Marco Vasconcelos

Personal information
- Born: November 7, 1971 (age 54) Funchal, Portugal
- Height: 171 cm (5 ft 7 in)

Sport
- Country: Portugal
- Sport: Badminton
- Handedness: Right
- Event: Men's singles and doubles

Men's singles and doubles
- BWF profile

Medal record
Men's badminton
Representing Portugal
Helvetia Cup
| Bronze medal – third place | 2005 Agros | Mixed team |

= Marco Vasconcelos =

Portuguese badminton player

Marco Paulo Pereira Vasconcelos (born 7 November 1971) is a male badminton player from Portugal. Vasconcelos played a big role in helping the Portuguese team to win bronze at the Helvetia Cup in 2005.

In his home country he won 15 titles at the Portuguese National Badminton Championships. Vasconcelos is currently coaching the Brazil national badminton team.

== Career ==
Vasconcelos played badminton at the 2004 Summer Olympics in men's singles, losing in the round of 32 to Richard Vaughan of Great Britain. He also competed in the men's singles at the 2000 and 2008 Olympics, falling in the round of 64 on both occasions.

| Entries supplied |
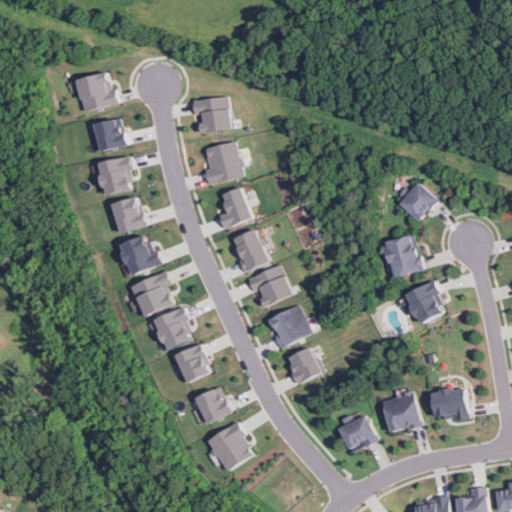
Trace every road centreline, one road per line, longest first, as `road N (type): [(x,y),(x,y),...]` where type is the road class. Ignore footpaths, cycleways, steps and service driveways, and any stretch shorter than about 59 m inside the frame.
road 1 (residential): [(353,499),(285,421),(225,307),(184,204),(159,84)]
road 2 (residential): [(511,433),(473,242)]
road 3 (residential): [(511,445),(398,469),(340,511)]
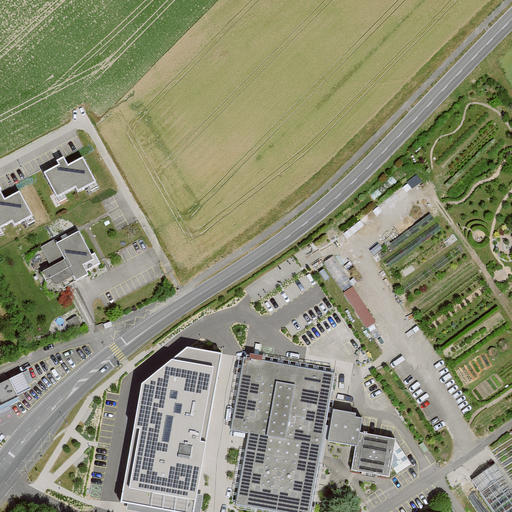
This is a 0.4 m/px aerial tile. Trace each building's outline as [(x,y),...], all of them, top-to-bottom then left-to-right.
[(68,166),(64,158),(56,161),(59,166),(44,174),(57,198),(75,188),(78,193),(96,183),(83,158),(68,166)] [(5,200),(0,191),(0,228),(12,222),(14,226),(33,217),(19,192),(5,200)] [(91,255),(79,232),(56,244),(54,240),(41,247),(52,267),(41,273),(46,282),(50,280),(52,283),(53,284),(54,285),(55,285),(56,285),(57,285),(58,284),(61,283),(64,288),(88,275),(87,272),(100,264),(95,253),(91,255)] [(335,253),(324,260),(344,289),(355,282),(335,253)] [(367,327),(377,321),(354,284),(344,291),(367,327)] [(150,511),(194,511),(222,355),(187,349),(142,388),(121,503),(121,507),(150,511)] [(334,374),(244,357),(231,430),(252,434),(250,450),(246,449),(236,504),(281,511),(309,511),(323,437),(324,427),(334,374)] [(0,406),(18,398),(16,395),(30,389),(24,376),(0,387),(0,406)] [(330,428),(324,427),(323,437),(329,438),(329,440),(350,444),(351,441),(357,442),(358,433),(360,433),(362,418),(355,417),(355,414),(333,410),(330,428)] [(389,476),(391,464),(398,474),(412,464),(406,456),(399,446),(395,439),(392,439),(386,438),(379,437),(374,436),(367,434),(367,432),(364,432),(363,434),(360,433),(358,433),(357,442),(352,470),(389,476)] [(423,443),(419,446),(424,453),(428,450),(423,443)] [(493,511),(511,511),(511,489),(494,466),(471,483),(493,511)]
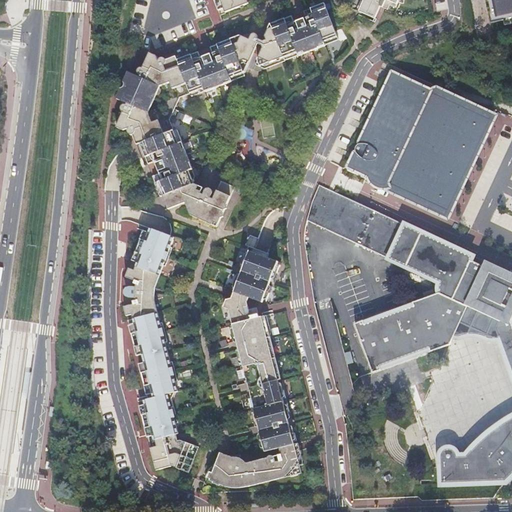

| To do |
(1) In the Marco Vasconcelos profile, how many titles did he win at the Portuguese National Badminton Championships?
(2) Using the Marco Vasconcelos profile, decide whether each statement agrees with it, answering yes or no and quoting the deciding words: (a) He lost to Richard Vaughan at the 2004 Summer Olympics. (b) He currently coaches the Portugal national badminton team. (c) At the 2008 Olympics he was eliminated in the round of 32.
(3) List every Olympic Games at which the Marco Vasconcelos profile says he competed.
The listing has no connection to the Marco Vasconcelos profile.

| Responses for each task |
(1) 15 titles.

(2)
(a) Yes: "losing in the round of 32 to Richard Vaughan of Great Britain"
(b) No: "Vasconcelos is currently coaching the Brazil national badminton team."
(c) No: "He also competed in the men's singles at the 2000 and 2008 Olympics, falling in the round of 64 on both occasions."

(3) 2000 Olympics, 2004 Summer Olympics, 2008 Olympics